I'm assuming your points are planar, and so for the general case you have them implicitly representing two vectors form the origin (call these v1 v2), so your angle is
theta=arccos(dot(v1,v2)/(|v1||v2|)) where |.| is vector length.
Making this faster (assuming the need) will depend on a lot of things. Do you know the vector lengths, or have to compute them? How fast can you do a dot product in your architecture. How fast is acos? At some point tricks like table lookup (probably interpolated) might help but that will cost you accuracy.
It's all trade-offs though, there really isn't a general answer to your question.
[edit: added commentary]
I'd like to re-emphasize that often playing "x is fastest" is a bit of a mugs game with modern cpus and compilers anyway.
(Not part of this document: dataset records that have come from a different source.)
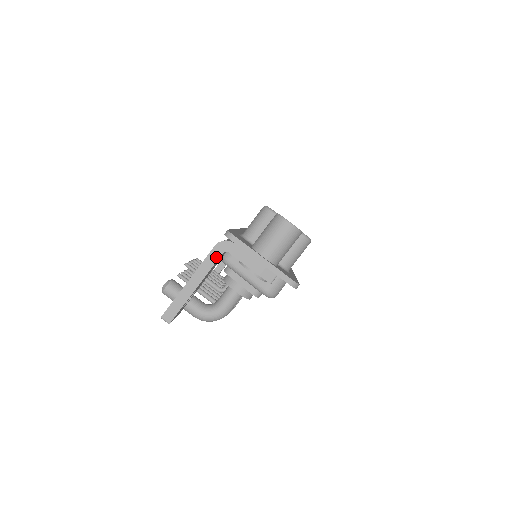
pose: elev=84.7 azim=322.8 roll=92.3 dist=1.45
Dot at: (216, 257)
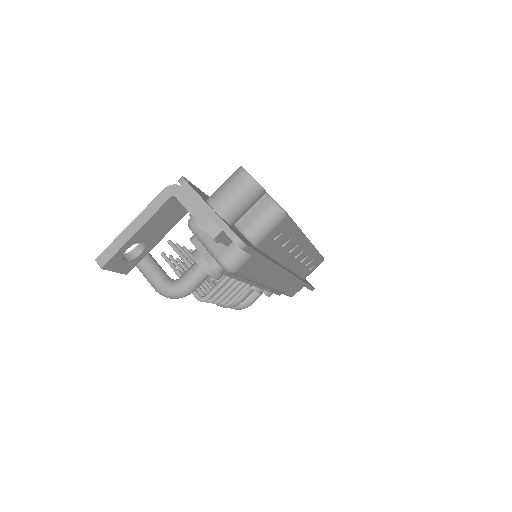
Dot at: (162, 201)
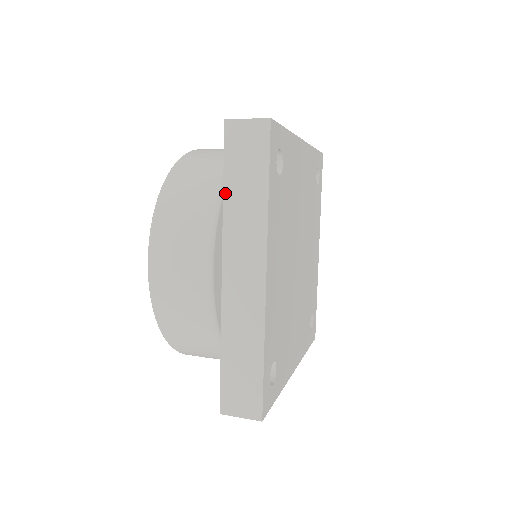
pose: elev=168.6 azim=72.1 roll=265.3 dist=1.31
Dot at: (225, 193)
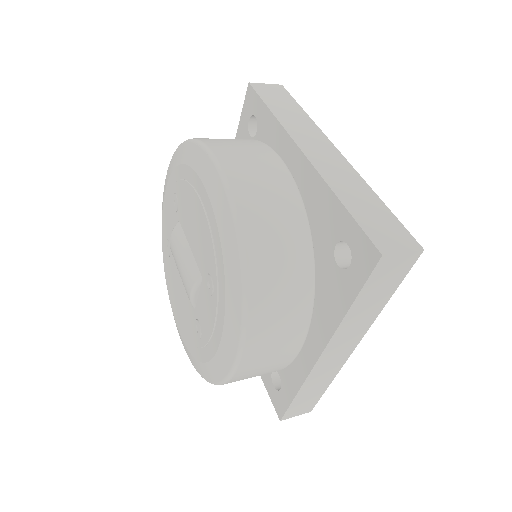
Dot at: (351, 309)
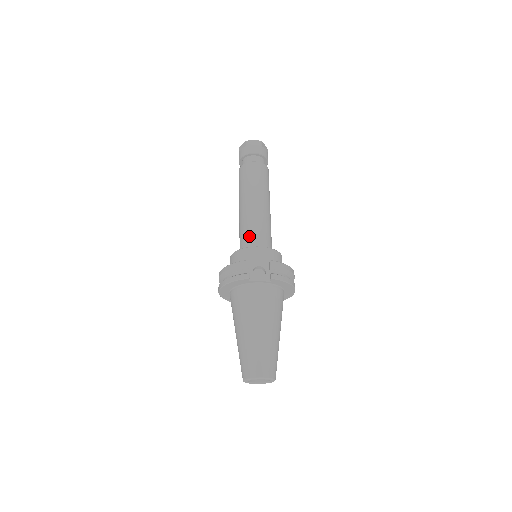
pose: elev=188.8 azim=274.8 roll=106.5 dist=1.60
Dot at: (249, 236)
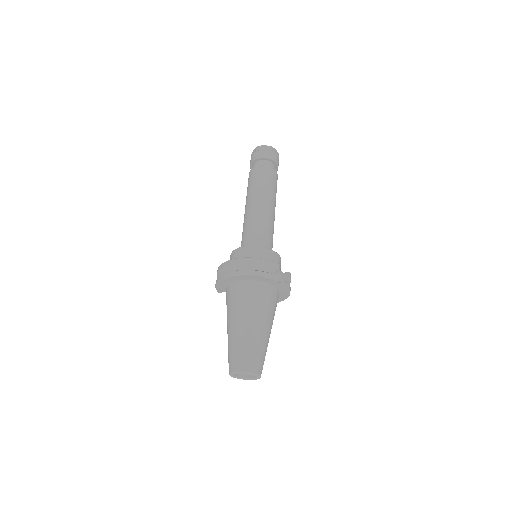
Dot at: (265, 237)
You won't know until you measure it and grovel the generated code. When you hit the point that you really care about it at this level for a (hopefully small) piece of code, you can find out in detail what your system is doing. But it's painstaking. Maybe a table is good. But maybe you've got fast vector computations and a small cache. etc. etc. etc. It all amounts to "it depends". Sorry 'bout that. On the other hand, if you haven't reached the point that you really care so much about this bit of code... you probably shouldn't be thinking about it at this level at all. Make it right. Make it clean (which means abstraction as well as code). Then worry about the overhead.